▸ SUPPLIED RECORDS:
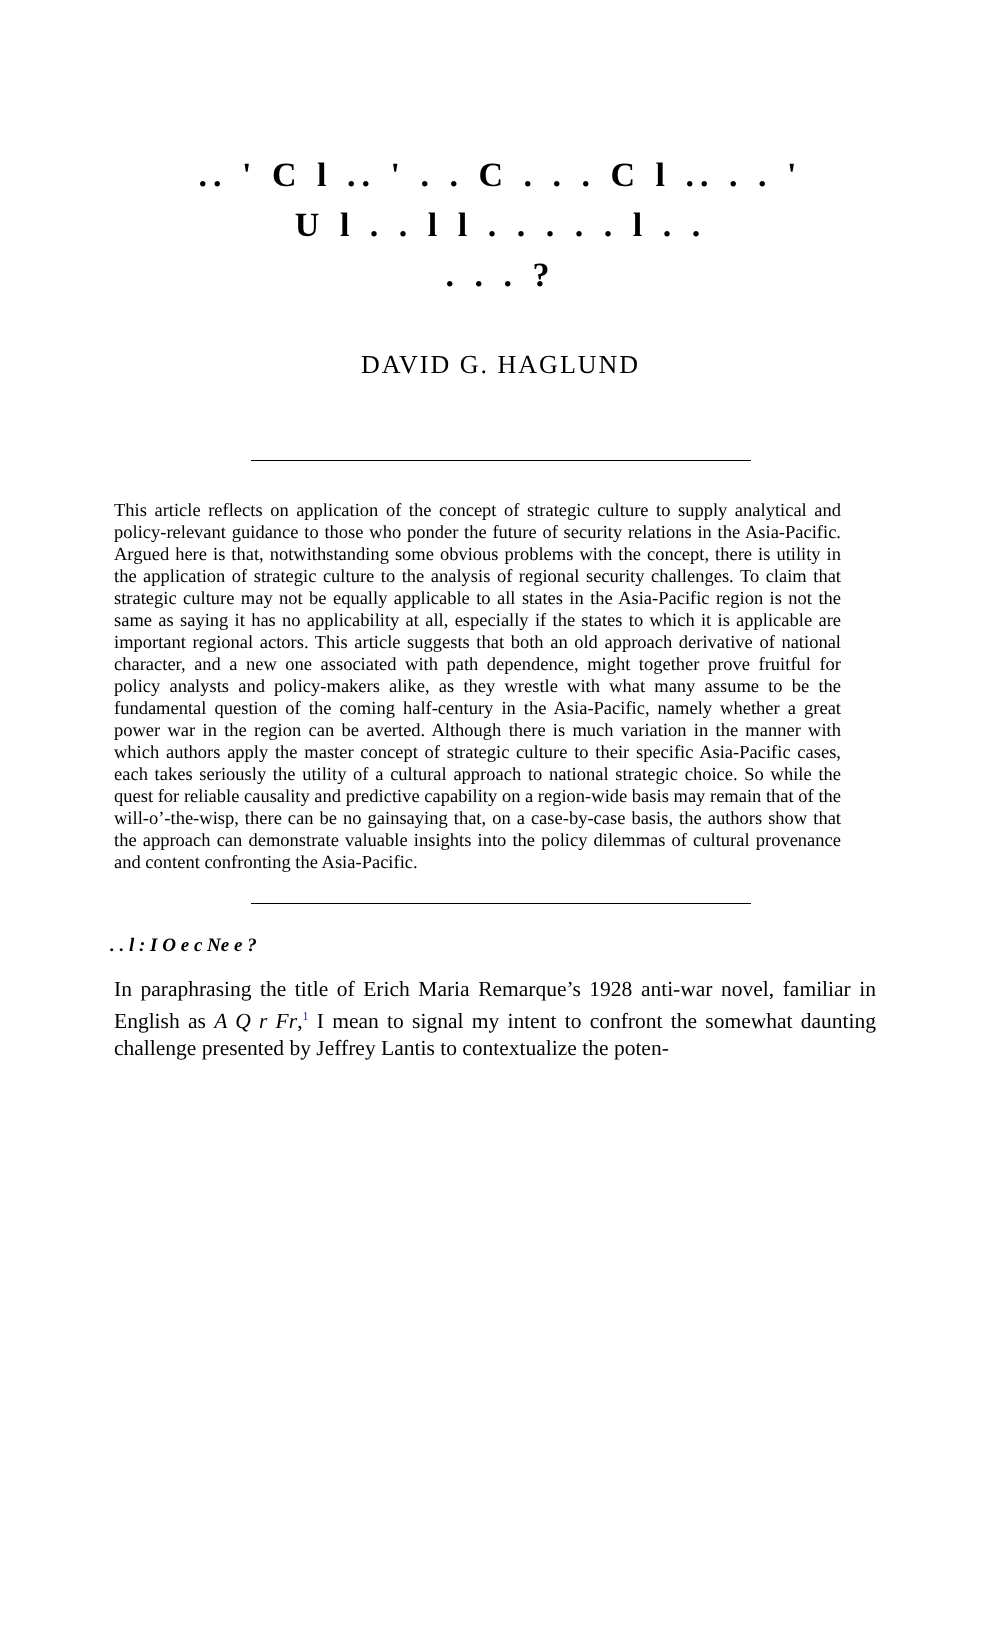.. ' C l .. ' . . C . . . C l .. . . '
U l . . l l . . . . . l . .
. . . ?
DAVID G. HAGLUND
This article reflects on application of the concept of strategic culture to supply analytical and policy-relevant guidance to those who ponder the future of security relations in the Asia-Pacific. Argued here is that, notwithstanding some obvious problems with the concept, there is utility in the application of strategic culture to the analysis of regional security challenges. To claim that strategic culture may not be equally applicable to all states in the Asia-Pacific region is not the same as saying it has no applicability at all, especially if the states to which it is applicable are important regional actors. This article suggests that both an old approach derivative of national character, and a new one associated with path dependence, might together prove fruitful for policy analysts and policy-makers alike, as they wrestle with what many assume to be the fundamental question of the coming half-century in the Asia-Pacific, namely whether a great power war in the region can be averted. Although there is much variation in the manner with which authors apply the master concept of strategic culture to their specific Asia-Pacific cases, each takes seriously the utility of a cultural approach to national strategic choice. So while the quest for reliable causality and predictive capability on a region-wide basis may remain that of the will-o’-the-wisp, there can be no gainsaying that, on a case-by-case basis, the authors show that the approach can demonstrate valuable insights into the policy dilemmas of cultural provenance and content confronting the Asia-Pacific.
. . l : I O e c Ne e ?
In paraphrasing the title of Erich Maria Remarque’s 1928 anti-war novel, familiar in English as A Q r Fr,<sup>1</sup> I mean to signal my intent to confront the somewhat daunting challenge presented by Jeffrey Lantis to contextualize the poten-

---

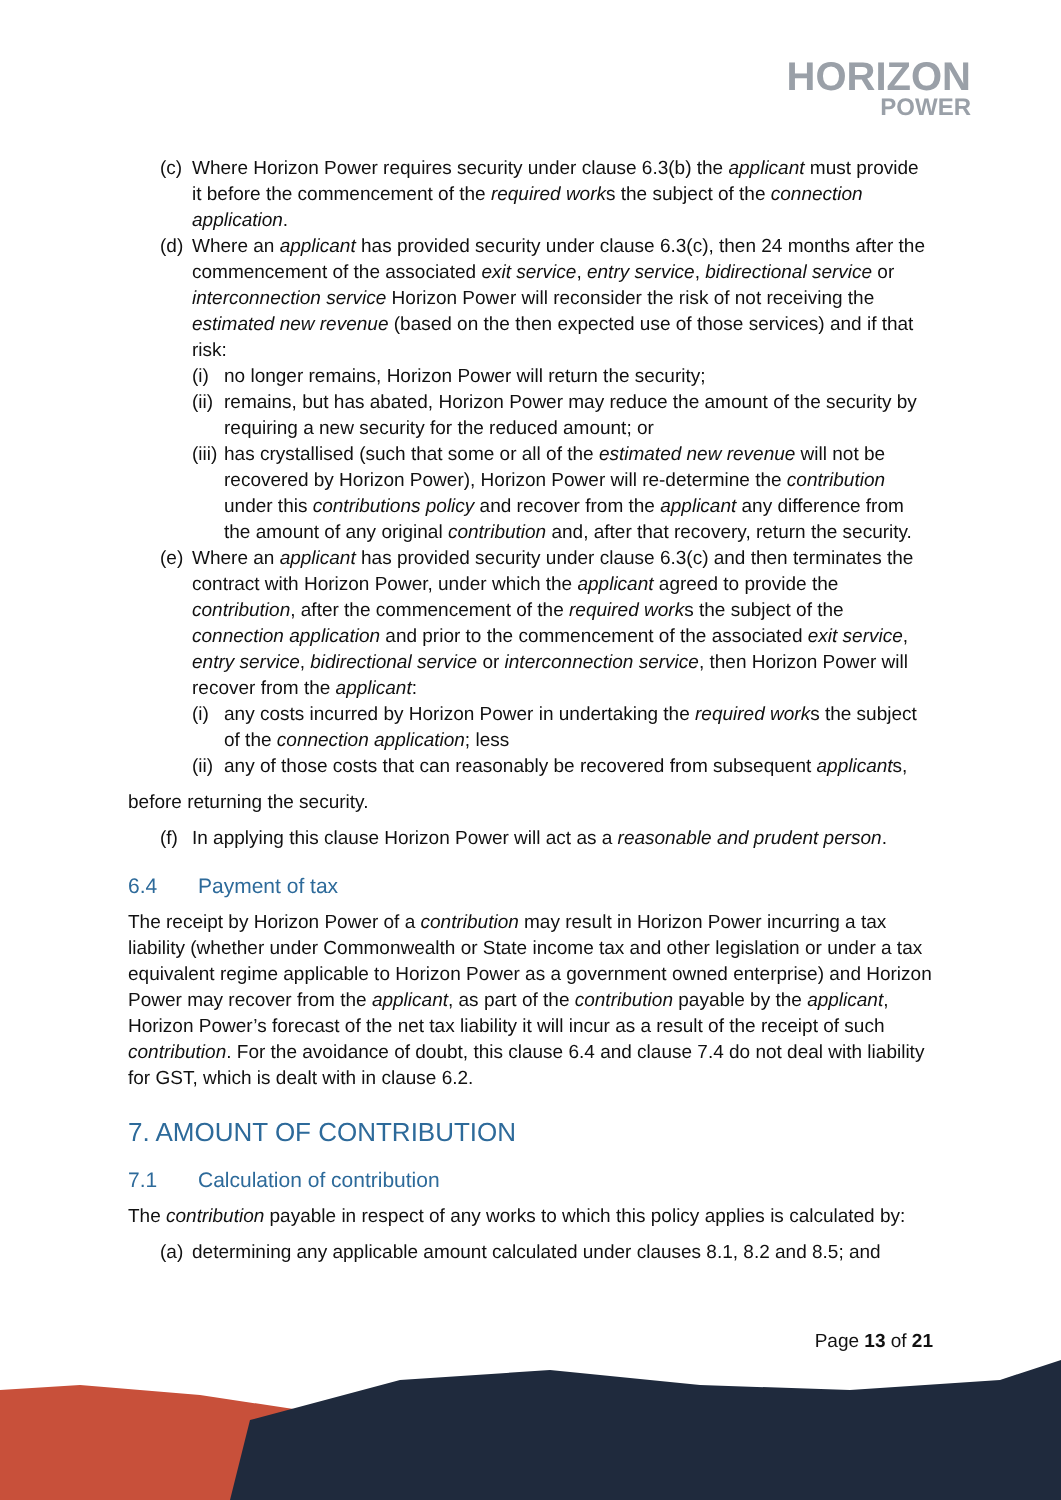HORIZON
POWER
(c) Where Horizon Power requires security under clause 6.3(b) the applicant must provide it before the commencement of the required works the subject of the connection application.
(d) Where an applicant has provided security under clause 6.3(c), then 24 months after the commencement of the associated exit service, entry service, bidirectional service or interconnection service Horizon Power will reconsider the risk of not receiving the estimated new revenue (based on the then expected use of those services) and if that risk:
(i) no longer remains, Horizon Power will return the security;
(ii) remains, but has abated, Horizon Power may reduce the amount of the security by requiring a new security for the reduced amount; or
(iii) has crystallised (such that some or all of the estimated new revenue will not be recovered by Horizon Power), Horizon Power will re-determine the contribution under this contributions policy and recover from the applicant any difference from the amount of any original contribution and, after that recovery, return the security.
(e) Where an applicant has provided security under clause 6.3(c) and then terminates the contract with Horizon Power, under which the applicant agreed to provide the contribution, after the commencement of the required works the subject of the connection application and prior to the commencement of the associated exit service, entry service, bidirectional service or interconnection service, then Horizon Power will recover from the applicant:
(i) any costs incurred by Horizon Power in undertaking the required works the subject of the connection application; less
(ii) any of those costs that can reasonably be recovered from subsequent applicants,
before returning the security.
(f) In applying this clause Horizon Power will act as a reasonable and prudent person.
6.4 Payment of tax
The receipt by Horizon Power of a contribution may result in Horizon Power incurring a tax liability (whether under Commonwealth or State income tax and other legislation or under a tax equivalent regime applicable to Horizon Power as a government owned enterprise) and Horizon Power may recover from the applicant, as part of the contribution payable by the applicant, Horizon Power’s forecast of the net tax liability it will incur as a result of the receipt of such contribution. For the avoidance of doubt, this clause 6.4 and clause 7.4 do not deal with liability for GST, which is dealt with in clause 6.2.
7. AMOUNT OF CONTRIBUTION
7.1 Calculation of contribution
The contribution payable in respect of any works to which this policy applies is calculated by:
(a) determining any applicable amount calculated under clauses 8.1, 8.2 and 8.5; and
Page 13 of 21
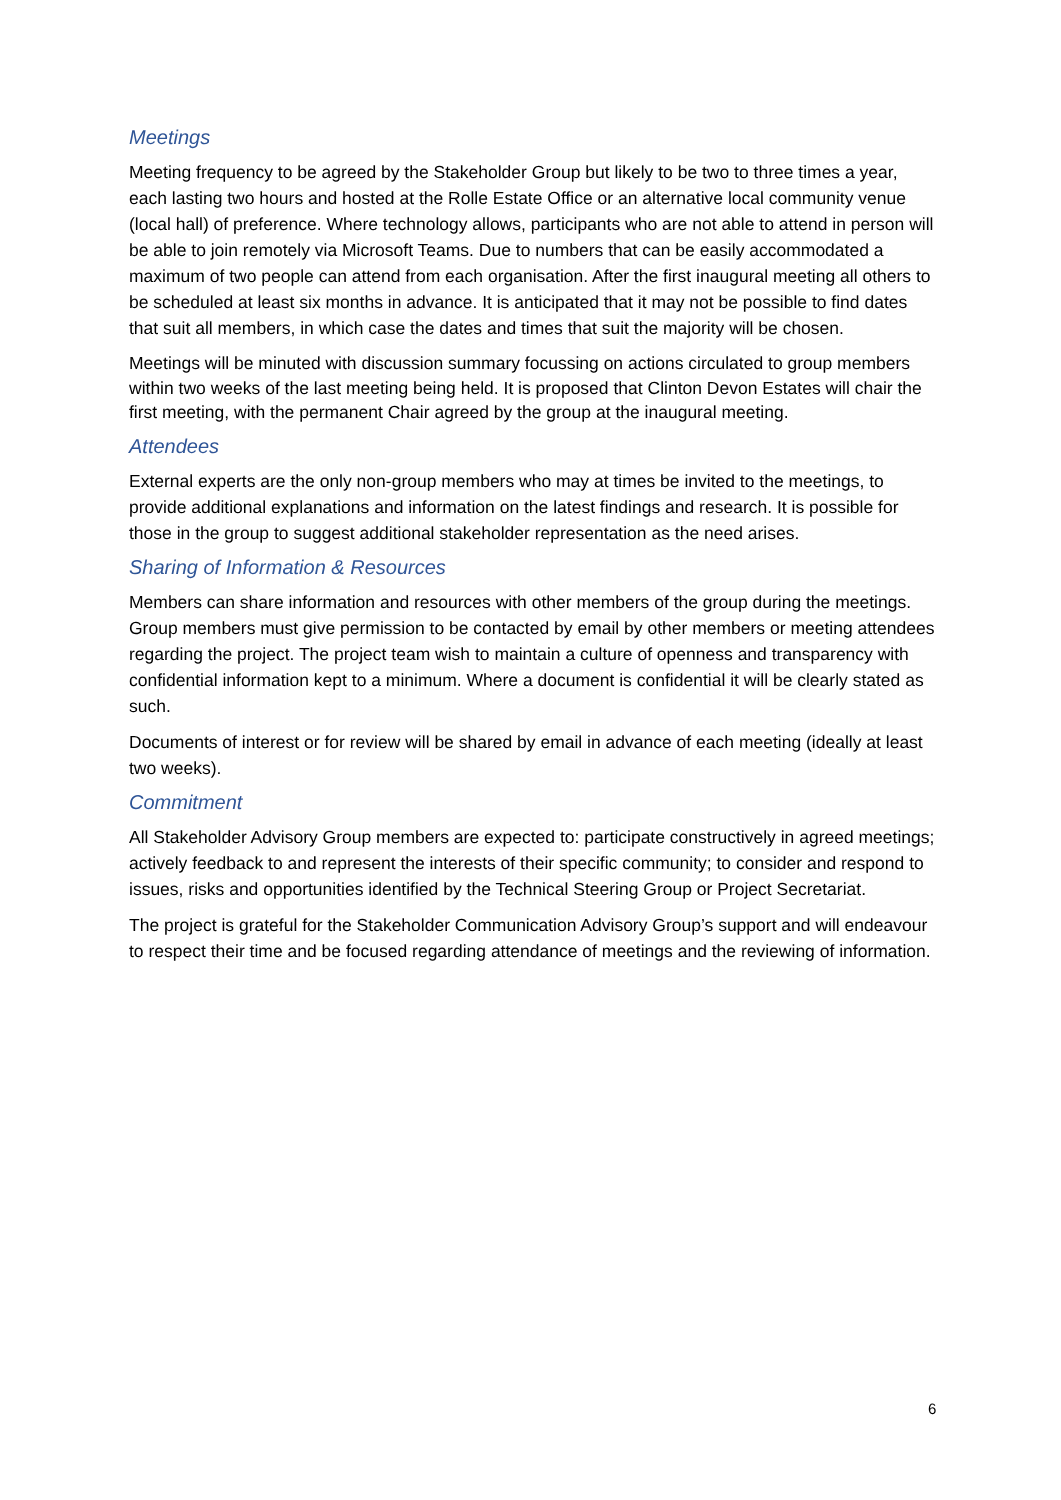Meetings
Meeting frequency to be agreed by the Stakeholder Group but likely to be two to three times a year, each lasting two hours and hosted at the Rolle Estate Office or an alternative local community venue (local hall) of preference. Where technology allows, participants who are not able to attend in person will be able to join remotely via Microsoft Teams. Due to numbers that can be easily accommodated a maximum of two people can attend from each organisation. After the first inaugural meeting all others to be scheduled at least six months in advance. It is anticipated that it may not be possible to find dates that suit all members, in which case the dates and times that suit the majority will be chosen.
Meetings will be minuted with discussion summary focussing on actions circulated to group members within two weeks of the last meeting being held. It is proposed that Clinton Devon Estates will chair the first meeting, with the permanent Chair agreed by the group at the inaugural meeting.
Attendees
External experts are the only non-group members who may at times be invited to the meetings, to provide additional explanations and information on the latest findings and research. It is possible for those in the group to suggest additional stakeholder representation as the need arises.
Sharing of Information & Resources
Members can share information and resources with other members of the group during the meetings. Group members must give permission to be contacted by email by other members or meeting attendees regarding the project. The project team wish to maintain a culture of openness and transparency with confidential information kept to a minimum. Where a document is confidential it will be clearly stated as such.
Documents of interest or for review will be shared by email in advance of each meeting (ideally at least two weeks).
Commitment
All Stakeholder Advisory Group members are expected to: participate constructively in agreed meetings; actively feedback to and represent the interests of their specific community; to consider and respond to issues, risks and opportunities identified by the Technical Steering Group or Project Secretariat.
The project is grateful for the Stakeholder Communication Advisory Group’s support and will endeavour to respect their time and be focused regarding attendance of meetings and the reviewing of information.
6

▸ ACTION ITEM:
Scan the records for the word "costs". Copy each line where it turns up.

▸ FINISHED TASK:
(i) any costs incurred by Horizon Power in undertaking the required works the subject of the connection application; less
(ii) any of those costs that can reasonably be recovered from subsequent applicants,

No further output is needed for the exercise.